Since only part of the records is wanted, repeat exactly the lines from the one containing "G03X5000000Y3000000I0J-1600000D01*" through the last line, both included.

==*==

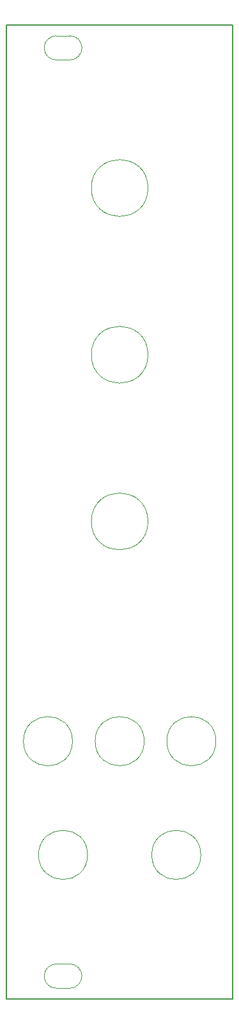
<source format=gm1>
G04 #@! TF.GenerationSoftware,KiCad,Pcbnew,(5.0.0-rc2)*
G04 #@! TF.CreationDate,2020-07-08T18:48:37+03:00*
G04 #@! TF.ProjectId,MIXPNL2,4D4958504E4C322E6B696361645F7063,rev?*
G04 #@! TF.SameCoordinates,PX2793d60PY848f8c0*
G04 #@! TF.FileFunction,Profile,NP*
%FSLAX46Y46*%
G04 Gerber Fmt 4.6, Leading zero omitted, Abs format (unit mm)*
G04 Created by KiCad (PCBNEW (5.0.0-rc2)) date Wed Jul  8 18:48:37 2020*
%MOMM*%
%LPD*%
G01*
G04 APERTURE LIST*
%ADD10C,0.200000*%
G04 #@! TA.AperFunction,NonConductor*
%ADD11C,0.120000*%
G04 #@! TD*
G04 APERTURE END LIST*
D10*
X0Y128500000D02*
X0Y0D01*
X30000000Y128500000D02*
X0Y128500000D01*
X30000000Y0D02*
X30000000Y128500000D01*
X0Y0D02*
X30000000Y0D01*
D11*
G04 #@! TO.C,Ref\002A\002A*
X18750000Y63000000D02*
G75*
G03X18750000Y63000000I-3750000J0D01*
G01*
X18750000Y85000000D02*
G75*
G03X18750000Y85000000I-3750000J0D01*
G01*
X18750000Y107000000D02*
G75*
G03X18750000Y107000000I-3750000J0D01*
G01*
G04 #@! TO.C,X*
X6600000Y127100000D02*
X8400000Y127100000D01*
X6600000Y123900000D02*
X8400000Y123900000D01*
X5000000Y125500000D02*
G75*
G03X6600000Y123900000I1600000J0D01*
G01*
X6600000Y127100000D02*
G75*
G03X5000000Y125500000I0J-1600000D01*
G01*
X8400000Y123900000D02*
G75*
G03X10000000Y125500000I0J1600000D01*
G01*
X10000000Y125500000D02*
G75*
G03X8400000Y127100000I-1600000J0D01*
G01*
X10000000Y3000000D02*
G75*
G03X8400000Y4600000I-1600000J0D01*
G01*
X8400000Y1400000D02*
G75*
G03X10000000Y3000000I0J1600000D01*
G01*
X6600000Y4600000D02*
G75*
G03X5000000Y3000000I0J-1600000D01*
G01*
X5000000Y3000000D02*
G75*
G03X6600000Y1400000I1600000J0D01*
G01*
X6600000Y1400000D02*
X8400000Y1400000D01*
X6600000Y4600000D02*
X8400000Y4600000D01*
G04 #@! TO.C,Ref\002A\002A*
X8750000Y34000000D02*
G75*
G03X8750000Y34000000I-3250000J0D01*
G01*
X18250000Y34000000D02*
G75*
G03X18250000Y34000000I-3250000J0D01*
G01*
X27750000Y34000000D02*
G75*
G03X27750000Y34000000I-3250000J0D01*
G01*
X10750000Y19000000D02*
G75*
G03X10750000Y19000000I-3250000J0D01*
G01*
X25750000Y19000000D02*
G75*
G03X25750000Y19000000I-3250000J0D01*
G01*
G04 #@! TD*
M02*

</source>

==*==

*EXPECTED ANSWER*.
G03X5000000Y3000000I0J-1600000D01*
G01*
X5000000Y3000000D02*
G75*
G03X6600000Y1400000I1600000J0D01*
G01*
X6600000Y1400000D02*
X8400000Y1400000D01*
X6600000Y4600000D02*
X8400000Y4600000D01*
G04 #@! TO.C,Ref\002A\002A*
X8750000Y34000000D02*
G75*
G03X8750000Y34000000I-3250000J0D01*
G01*
X18250000Y34000000D02*
G75*
G03X18250000Y34000000I-3250000J0D01*
G01*
X27750000Y34000000D02*
G75*
G03X27750000Y34000000I-3250000J0D01*
G01*
X10750000Y19000000D02*
G75*
G03X10750000Y19000000I-3250000J0D01*
G01*
X25750000Y19000000D02*
G75*
G03X25750000Y19000000I-3250000J0D01*
G01*
G04 #@! TD*
M02*

</source>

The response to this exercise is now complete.